The application builder uses the arguments to create the application object. It then returns a dictionary that maps the message type to the method on the app that should handle that message. Typically, this method is simple enough that it doesn't need testing.

Notice that the application is a POPO (Plain Ole' Python Object). It does not have any dependencies on messaging systems on it. It just takes in the messages, and returns resulting messages. The actual job of sending and receiving those messages on any sort of message bus is up to the object which calls the applications methods.

This allowed me to easily set up prototypes in the early stages by using a hacked together message bus that would just repeatedly send a message to an apps handler, get the resulting messages, then send those out as well. In fact, I pretty much used this system through most of development, not setting up RabbitMQ or anything like that until much later.

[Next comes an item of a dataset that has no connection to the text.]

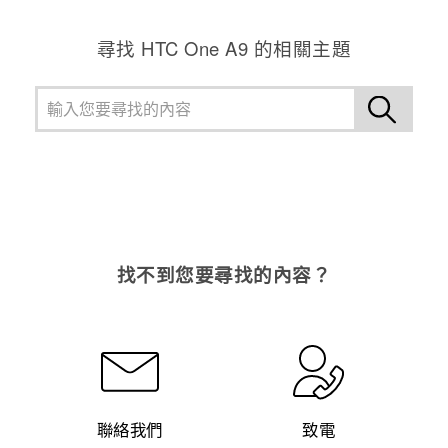
尋找 HTC One A9 的相關主題
找不到您要尋找的內容？
聯絡我們
致電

Also, because it's a POPO, this application is extremely simple to test. Here is what the test looks like:

class TestPlayerFetchApp(AppTestBase):
def setUp(self):
self.lookup = Mock()
self.sut = PlayerFetchApp(self.lookup)

def test_fetches_player(self):
self.lookup.return_value = {'name' : 'test', 'race' : 'zerg'}

input = msgs.PlayerFetchRequested(1)
expected = msgs.PlayerFetchAnnouncement(1, 'test', 'zerg')

result = self.sut.player_fetch_requested(input)

self.assertContainsMsg(result, expected)

def test_fetches_non_existant_player(self):
self.lookup.return_value = None

input = msgs.PlayerFetchRequested(1)
expected = msgs.PlayerFetchNonExistantPlayer(1)

result = self.sut.player_fetch_requested(input)

self.assertContainsMsg(result, expected)

assertContainsMsg is a helper function that covers all the cases of an application returning a message (returning the message itself, or returning a list of messages with that message in the list). Also, the messages are easy to spot because the BaseMessage object implements value equality. This means...

>>> a = PlayerFetchAnnouncement(1, 'test', 'zerg')
>>> b = PlayerFetchAnnouncement(1, 'test', 'zerg')
>>> c = PlayerFetchAnnouncement(2, 'test2', 'zerg')
>>> a == b
>>> a == c

Even though object a and b are different objects, BaseMessage overrides the equality operators to ensure that messages with the same data are equal. The main point is to make testing much easier: just make the message you're expecting, rather than having to check all the individual attributes yourself.

That's a pretty simple overview of what an individual application might look like. Typically, your application is either a simple application in itself, just storing and sending data, or is a front-end to more advanced functionality such as this fetch application. It's easy to test, and while is built with messaging in mind has no dependencies on any messaging framework.